*DATASET SECTION*:

#####

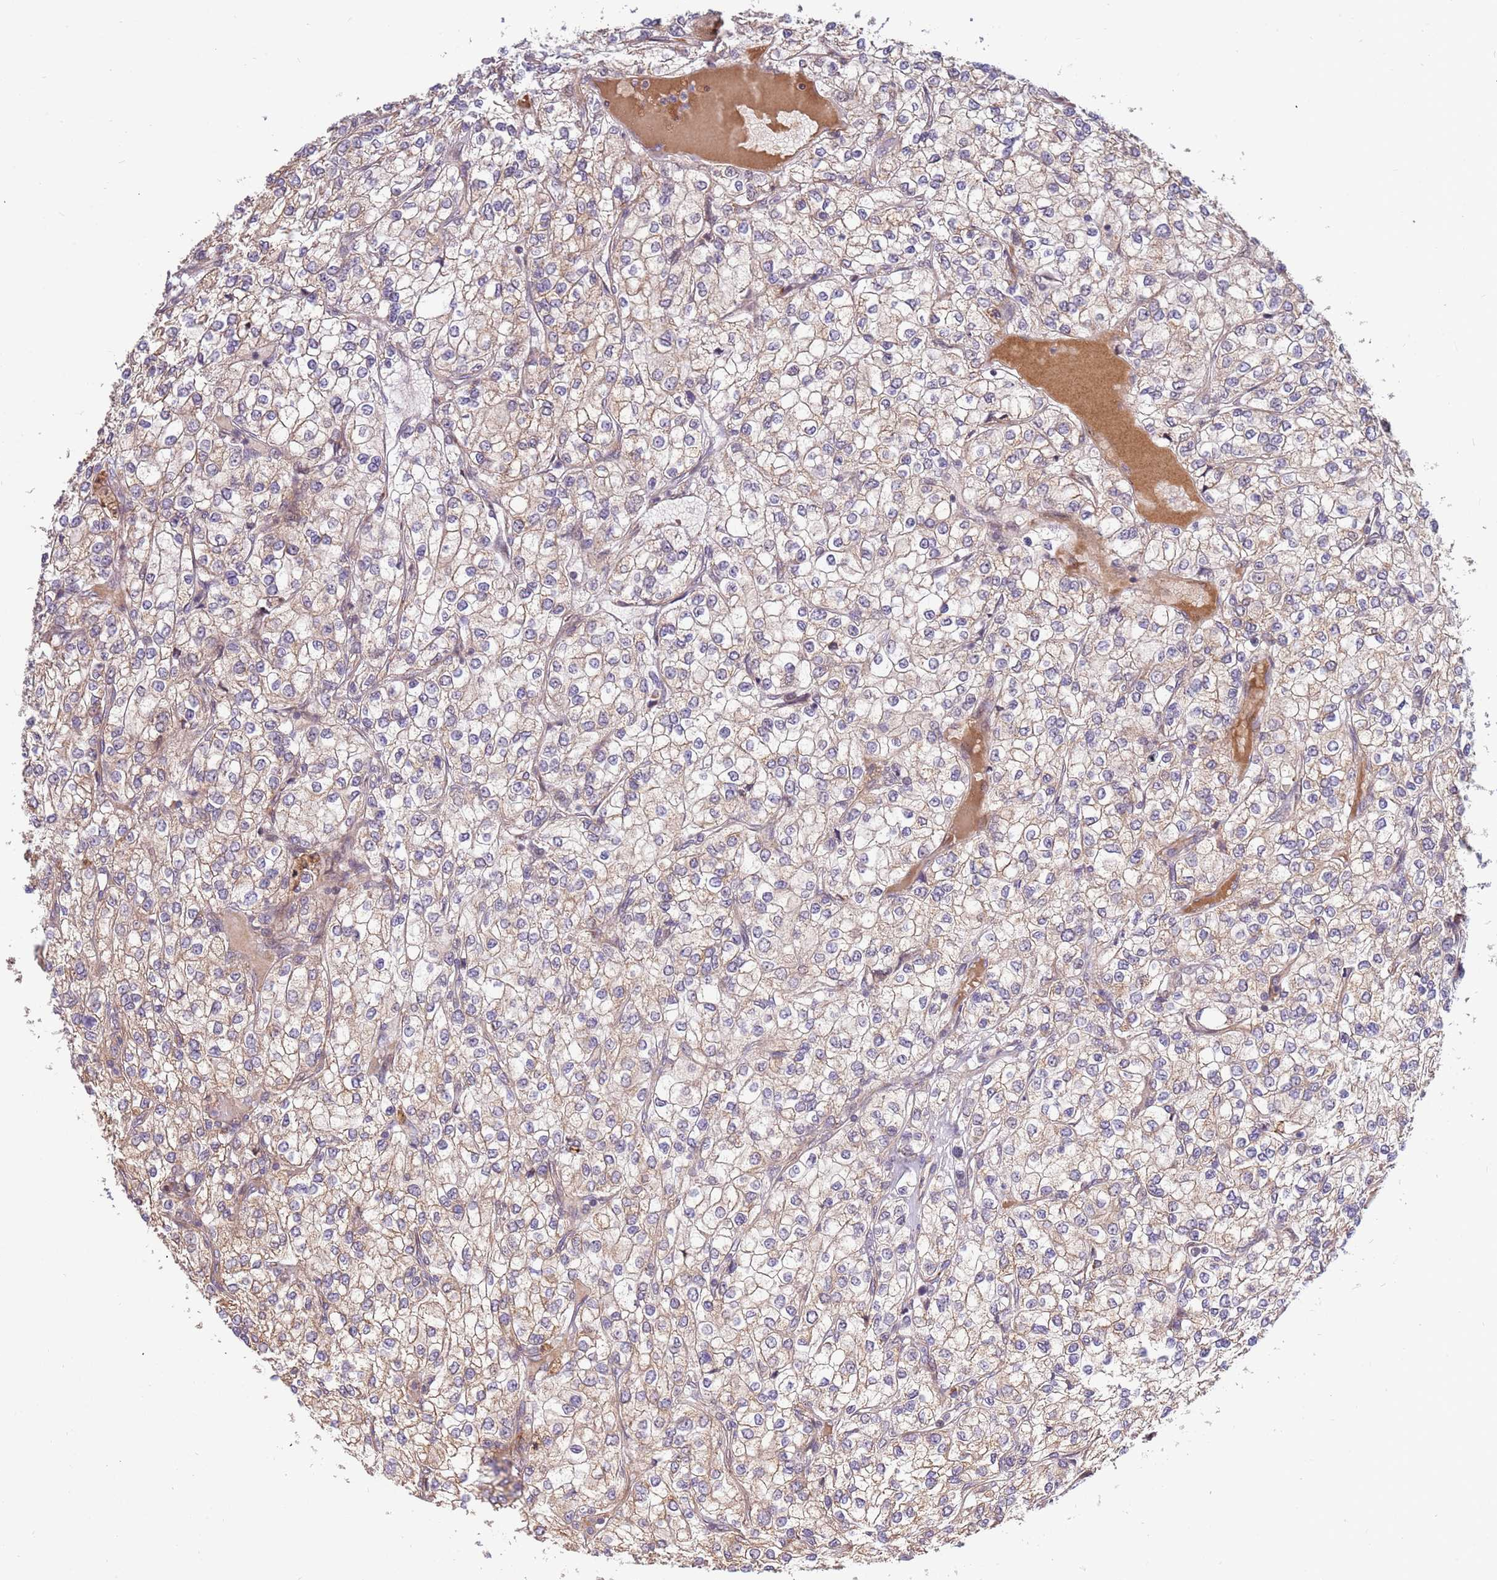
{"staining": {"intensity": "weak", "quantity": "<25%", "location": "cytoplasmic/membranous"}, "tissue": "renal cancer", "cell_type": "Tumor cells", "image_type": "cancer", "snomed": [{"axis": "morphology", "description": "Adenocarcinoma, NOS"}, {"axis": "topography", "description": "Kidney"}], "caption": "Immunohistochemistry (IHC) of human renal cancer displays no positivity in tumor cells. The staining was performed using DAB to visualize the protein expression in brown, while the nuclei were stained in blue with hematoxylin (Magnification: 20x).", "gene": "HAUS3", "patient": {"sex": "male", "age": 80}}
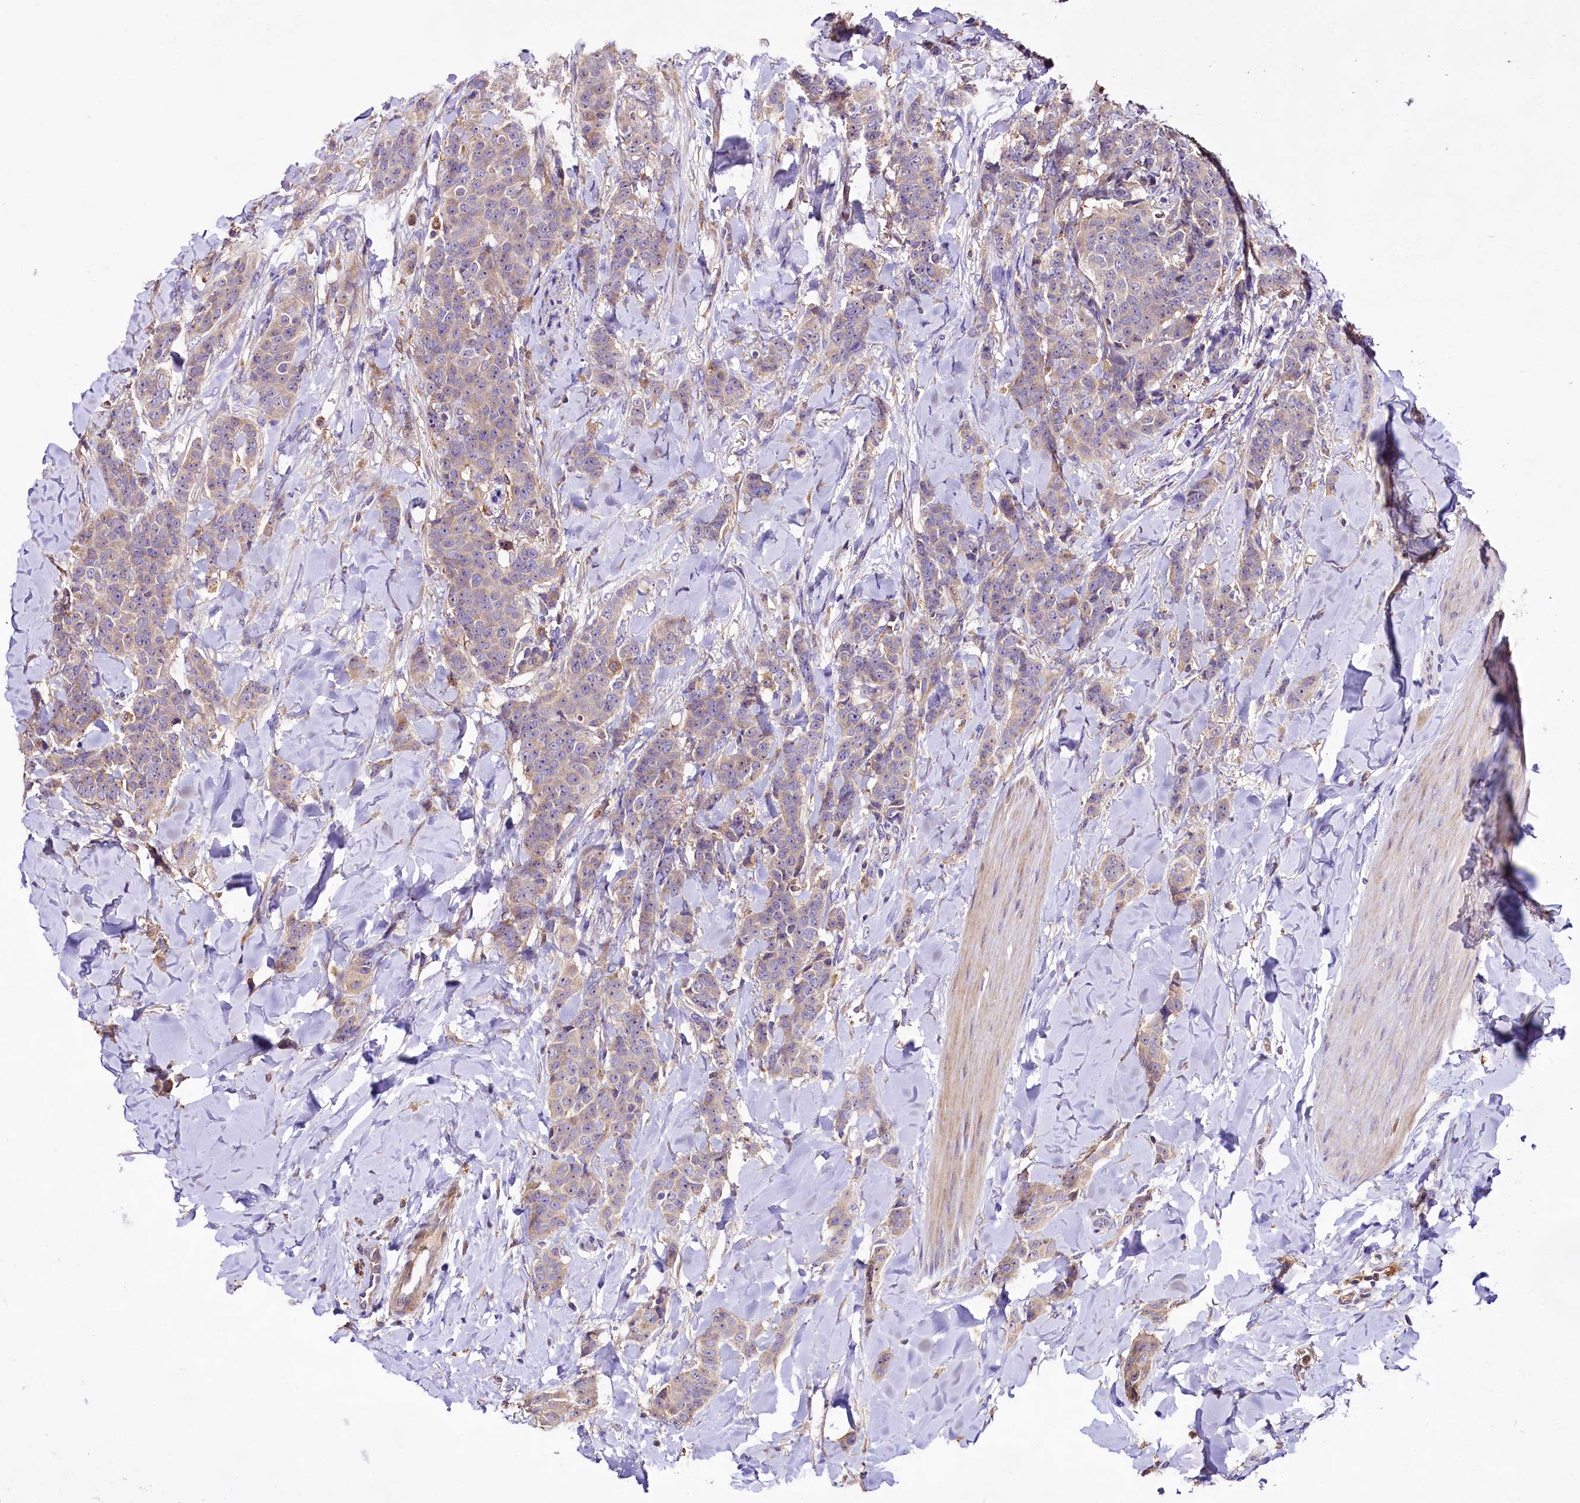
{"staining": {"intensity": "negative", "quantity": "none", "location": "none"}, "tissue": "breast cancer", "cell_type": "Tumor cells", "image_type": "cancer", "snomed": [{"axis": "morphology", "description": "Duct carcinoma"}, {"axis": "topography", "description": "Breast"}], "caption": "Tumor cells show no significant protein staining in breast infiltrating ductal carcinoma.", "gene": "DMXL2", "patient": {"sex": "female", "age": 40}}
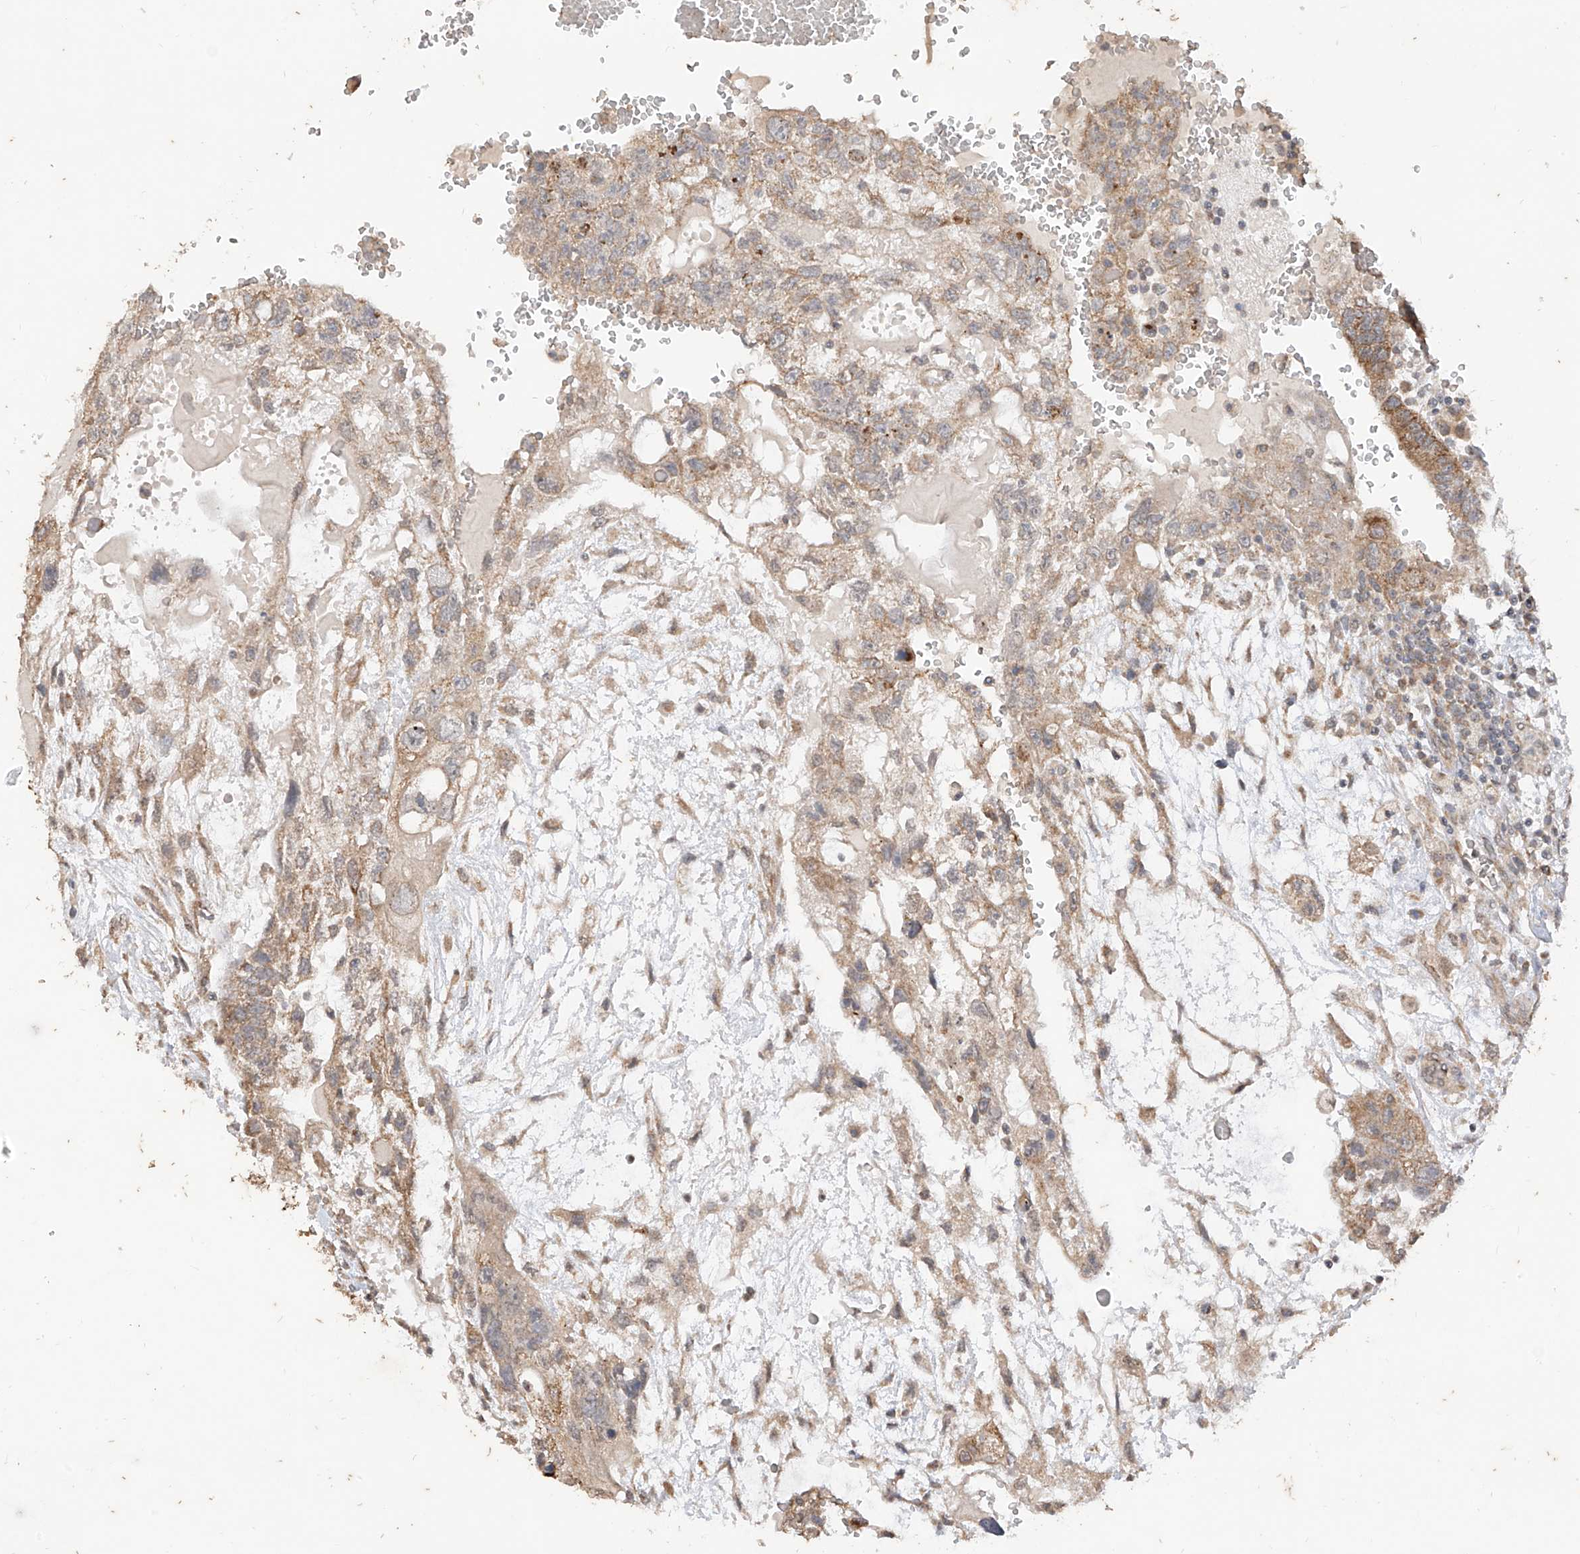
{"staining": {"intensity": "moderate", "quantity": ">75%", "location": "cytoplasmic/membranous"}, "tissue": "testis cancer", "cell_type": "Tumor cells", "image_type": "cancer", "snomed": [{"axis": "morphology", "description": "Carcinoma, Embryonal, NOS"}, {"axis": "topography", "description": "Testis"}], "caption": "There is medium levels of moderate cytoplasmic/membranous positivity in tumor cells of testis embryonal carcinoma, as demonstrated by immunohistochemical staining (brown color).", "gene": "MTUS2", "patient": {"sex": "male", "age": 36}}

#####

*YOUR INSTRUCTIONS*: Transcribe the material exactly, leaving every picture out.

*RESPONSE TO THE EXERCISE*:
{"staining": {"intensity": "weak", "quantity": "<25%", "location": "cytoplasmic/membranous"}, "tissue": "renal cancer", "cell_type": "Tumor cells", "image_type": "cancer", "snomed": [{"axis": "morphology", "description": "Adenocarcinoma, NOS"}, {"axis": "topography", "description": "Kidney"}], "caption": "Immunohistochemistry (IHC) of human renal cancer displays no positivity in tumor cells. The staining was performed using DAB to visualize the protein expression in brown, while the nuclei were stained in blue with hematoxylin (Magnification: 20x).", "gene": "HAUS3", "patient": {"sex": "male", "age": 80}}
{"staining": {"intensity": "negative", "quantity": "none", "location": "none"}, "tissue": "breast cancer", "cell_type": "Tumor cells", "image_type": "cancer", "snomed": [{"axis": "morphology", "description": "Duct carcinoma"}, {"axis": "topography", "description": "Breast"}], "caption": "Tumor cells show no significant protein staining in breast infiltrating ductal carcinoma.", "gene": "DMXL2", "patient": {"sex": "female", "age": 40}}
{"staining": {"intensity": "moderate", "quantity": ">75%", "location": "cytoplasmic/membranous"}, "tissue": "testis cancer", "cell_type": "Tumor cells", "image_type": "cancer", "snomed": [{"axis": "morphology", "description": "Carcinoma, Embryonal, NOS"}, {"axis": "topography", "description": "Testis"}], "caption": "There is medium levels of moderate cytoplasmic/membranous positivity in tumor cells of testis embryonal carcinoma, as demonstrated by immunohistochemical staining (brown color).", "gene": "MTUS2", "patient": {"sex": "male", "age": 36}}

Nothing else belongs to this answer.